ITVS Heads into High Gear for Black History Month

By Sally Jo Fifer, President & CEO of ITVS
Posted on January 31, 2012

The organization has supported a slate of documentaries that shine a unique light on the history of African American activism. Several of the films will air this month on Independent Lens.

   

February is Black History Month.  It’s an important time for public media, because the heritage months — as artificial as they seem to some, including ITVS-funded filmmaker Shukree Hassan Tilghman, whose film More than A Month tracks his playful yet serious quest to end Black History Month — act as public reminders of our mission to bring underrepresented voices into the mainstream and ensure that the diversity of the nation is reflected on television.


        

One glance at public television’s offerings reminds us that American history is black history and black history is American history, so intertwined and inseparable are the African-American experience and the life of the United States. What you’ll find on public television in February are nine new, original programs across PBS series like Frontline, Independent Lens, and Great Performances, alongside encore presentations of landmark programs like Freedom Riders.  Among the premieres are four ITVS programs that together represent part of what’s special about public television: not just telling stories that should be told and heard, but looking for new and innovative ways to tell them.  And making sure communities can use these stories to engage, face-to-face and online, in ways that celebrate, debate, and most of all connect. 

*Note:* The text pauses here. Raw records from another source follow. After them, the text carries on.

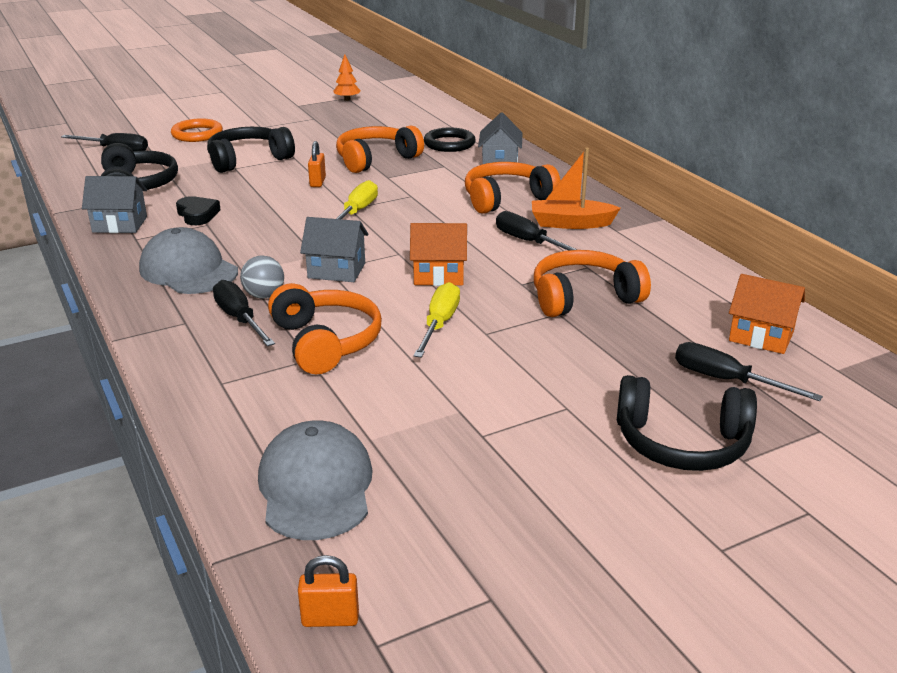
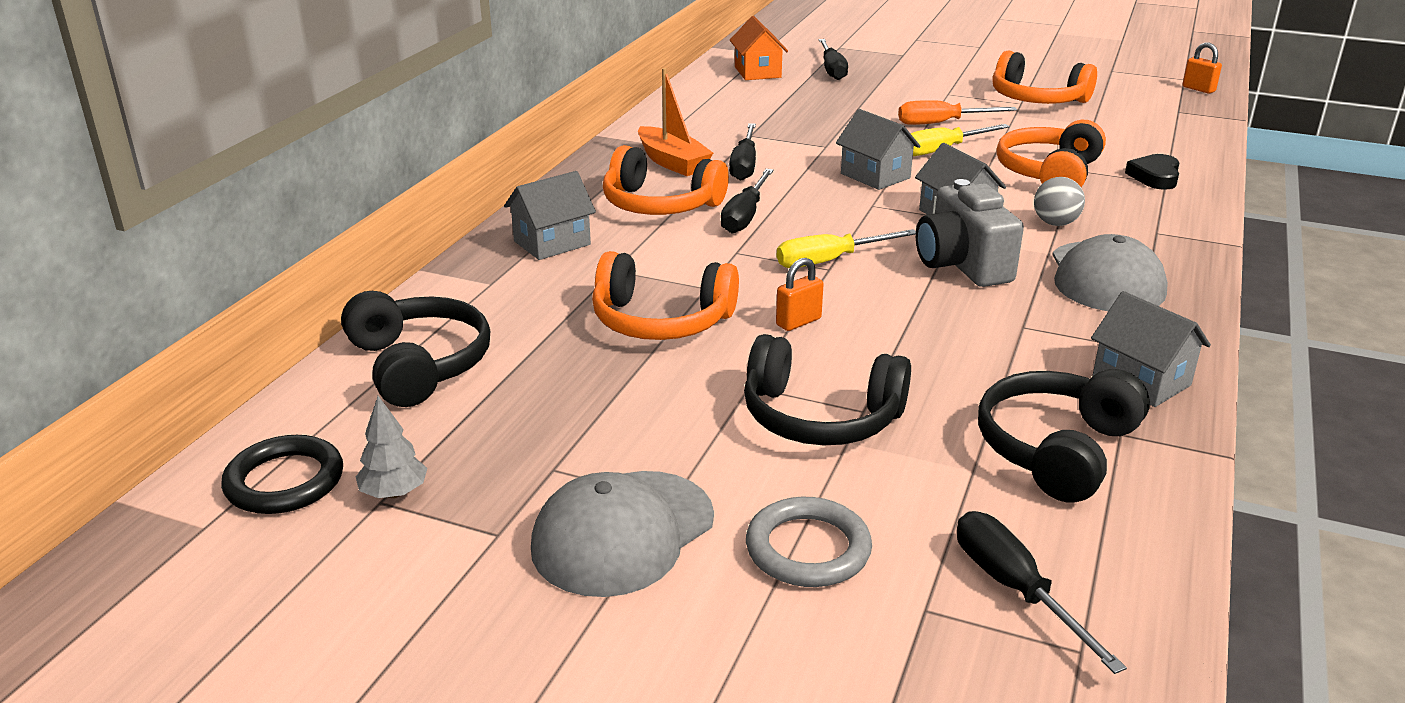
camera: 130 degrees left, 0 degrees up
orange ring [171,118,223,142] -> grey ring [746,497,872,587]
black heart [176,196,221,225] -> black heart moved to [1125,154,1179,190]
black screwdriver [213,280,275,346] -> black screwdriver moved to [721,169,774,233]
grey cap [258,421,373,540] -> grey cap moved to [531,471,714,597]
orange tree [333,54,361,101] -> grey tree [356,396,427,498]
orange house [410,223,467,286] -> grey house [836,109,920,190]
black ring [424,128,476,152] -> black ring moved to [221,435,343,514]
orange headphones [534,250,651,317] -> orange headphones moved to [992,51,1097,104]
black headphones [617,375,757,471] -> black headphones moved to [341,291,490,407]
none -> orange screwdriver [898,100,1017,125]
none -> grey camera [916,179,1024,287]

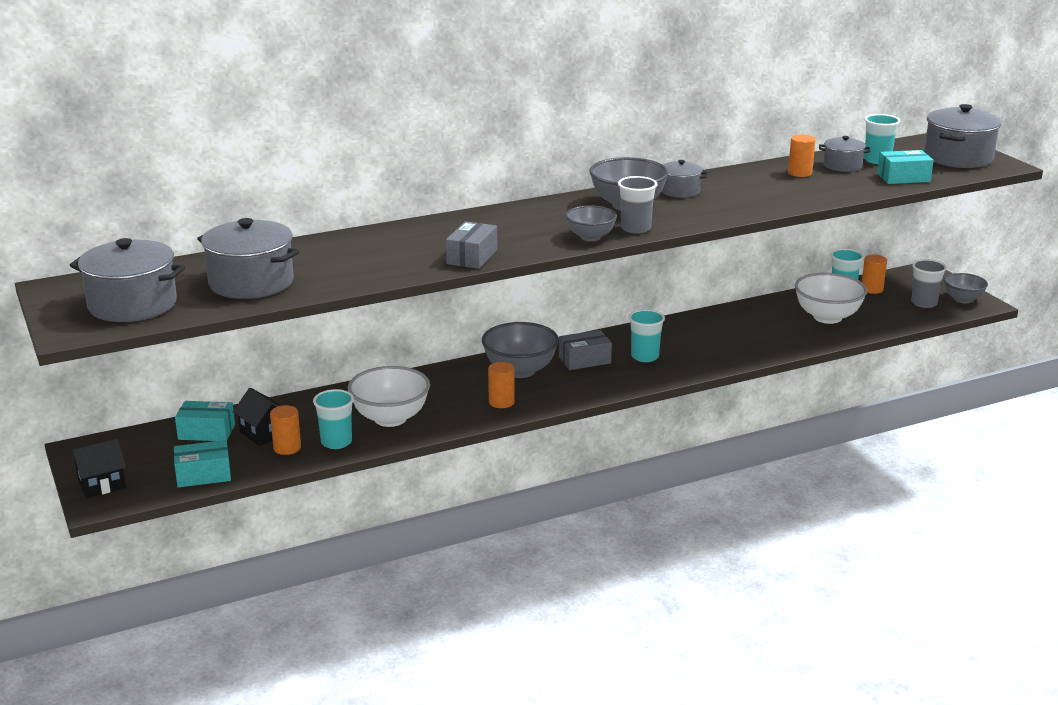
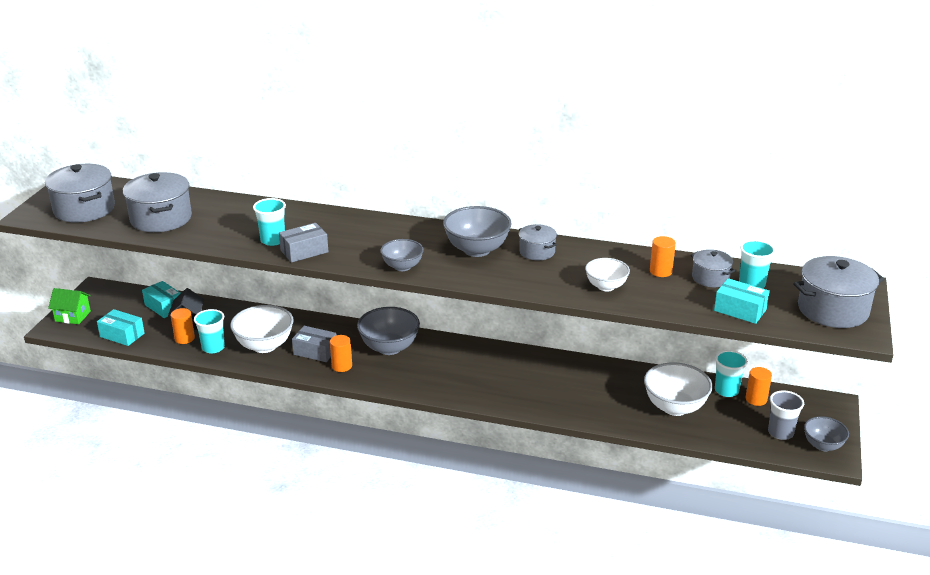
camera: 40 degrees right, 5 degrees up
black house [71,439,126,498] -> green house [48,288,91,324]
grey box [559,330,612,370] -> grey box moved to [292,326,337,362]
grey cup [618,176,657,234] -> none
turquoise cup [629,309,665,362] -> turquoise cup moved to [253,198,286,246]
none -> white bowl [585,258,630,291]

On the innovation front, the mobile app More than a Mapp brings the spirit of More than a Month to mobile devices, providing a fun and interactive (and year-round!) way to learn about Black History through landmarks and historical sites nationwide.  We’re also piloting a new online screening tool — sort of a virtual Community Cinema event, moderated by local public television stations, where people can watch a film together and discuss in real time — with selected Black History month programming through February. Back in the brick-and-mortar world, Community Cinema is on track to host 200 screenings in January (the biopic Daisy Bates: First Lady of Little Rock) and February (More Than a Month).  And that doesn’t include the selected outreach events to accompany the ITVS-funded The Interrupters,a groundbreaking look at the urban cycle of violence in Chicago and one of the most talked about films in recent history, which airs on Frontline on February 14.

        

We’re also excited about two international programs that shed surprising light on the African-American experience: February’s The Black Power Mix Tapea retelling of the Black Power Movement through lost footage filmed by Swedish journalists, and the January broadcast of Have You Heard from Johannesburga five-part look at the global movement to end apartheid in South Africa.

  

All in all, it’s an emblematic way for ITVS to start a year filled with programming that goes straight to the heart of public media’s mission: sparking all-American, year-round, year-after-year conversations about who we are, where we’ve been, where we’re going, and who we want to be.